# [TASK BRIEF]
Update the rows below by changing "slices" to "wedges", with everything else left unchanged.

# [DATA]
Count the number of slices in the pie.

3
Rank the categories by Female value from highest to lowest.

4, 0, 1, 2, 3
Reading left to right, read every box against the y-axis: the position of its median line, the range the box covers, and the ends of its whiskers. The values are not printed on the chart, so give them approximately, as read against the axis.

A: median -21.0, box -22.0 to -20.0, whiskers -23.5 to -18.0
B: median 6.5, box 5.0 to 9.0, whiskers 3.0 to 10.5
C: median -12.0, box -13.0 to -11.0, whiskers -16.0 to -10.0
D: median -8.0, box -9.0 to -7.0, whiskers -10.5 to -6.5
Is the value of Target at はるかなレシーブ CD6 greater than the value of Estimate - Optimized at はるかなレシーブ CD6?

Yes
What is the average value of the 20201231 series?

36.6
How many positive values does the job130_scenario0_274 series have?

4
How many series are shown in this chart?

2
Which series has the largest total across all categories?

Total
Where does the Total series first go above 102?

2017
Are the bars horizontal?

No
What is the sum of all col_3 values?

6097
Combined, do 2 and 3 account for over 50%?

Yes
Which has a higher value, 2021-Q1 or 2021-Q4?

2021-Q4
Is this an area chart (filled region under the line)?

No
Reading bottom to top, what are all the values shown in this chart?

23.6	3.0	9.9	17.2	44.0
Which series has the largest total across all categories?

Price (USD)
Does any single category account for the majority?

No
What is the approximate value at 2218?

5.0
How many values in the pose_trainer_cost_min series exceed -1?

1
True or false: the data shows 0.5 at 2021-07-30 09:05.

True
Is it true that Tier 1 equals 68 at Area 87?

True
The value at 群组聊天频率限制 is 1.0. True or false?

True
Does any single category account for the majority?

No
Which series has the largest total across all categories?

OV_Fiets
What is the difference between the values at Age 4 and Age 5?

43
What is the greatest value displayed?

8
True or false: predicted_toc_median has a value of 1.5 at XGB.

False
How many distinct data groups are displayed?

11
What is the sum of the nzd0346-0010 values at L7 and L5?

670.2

# [RESULT FOR THIS EXERCISE]
Count the number of wedges in the pie.

3
Rank the categories by Female value from highest to lowest.

4, 0, 1, 2, 3
Reading left to right, read every box against the y-axis: the position of its median line, the range the box covers, and the ends of its whiskers. The values are not printed on the chart, so give them approximately, as read against the axis.

A: median -21.0, box -22.0 to -20.0, whiskers -23.5 to -18.0
B: median 6.5, box 5.0 to 9.0, whiskers 3.0 to 10.5
C: median -12.0, box -13.0 to -11.0, whiskers -16.0 to -10.0
D: median -8.0, box -9.0 to -7.0, whiskers -10.5 to -6.5
Is the value of Target at はるかなレシーブ CD6 greater than the value of Estimate - Optimized at はるかなレシーブ CD6?

Yes
What is the average value of the 20201231 series?

36.6
How many positive values does the job130_scenario0_274 series have?

4
How many series are shown in this chart?

2
Which series has the largest total across all categories?

Total
Where does the Total series first go above 102?

2017
Are the bars horizontal?

No
What is the sum of all col_3 values?

6097
Combined, do 2 and 3 account for over 50%?

Yes
Which has a higher value, 2021-Q1 or 2021-Q4?

2021-Q4
Is this an area chart (filled region under the line)?

No
Reading bottom to top, what are all the values shown in this chart?

23.6	3.0	9.9	17.2	44.0
Which series has the largest total across all categories?

Price (USD)
Does any single category account for the majority?

No
What is the approximate value at 2218?

5.0
How many values in the pose_trainer_cost_min series exceed -1?

1
True or false: the data shows 0.5 at 2021-07-30 09:05.

True
Is it true that Tier 1 equals 68 at Area 87?

True
The value at 群组聊天频率限制 is 1.0. True or false?

True
Does any single category account for the majority?

No
Which series has the largest total across all categories?

OV_Fiets
What is the difference between the values at Age 4 and Age 5?

43
What is the greatest value displayed?

8
True or false: predicted_toc_median has a value of 1.5 at XGB.

False
How many distinct data groups are displayed?

11
What is the sum of the nzd0346-0010 values at L7 and L5?

670.2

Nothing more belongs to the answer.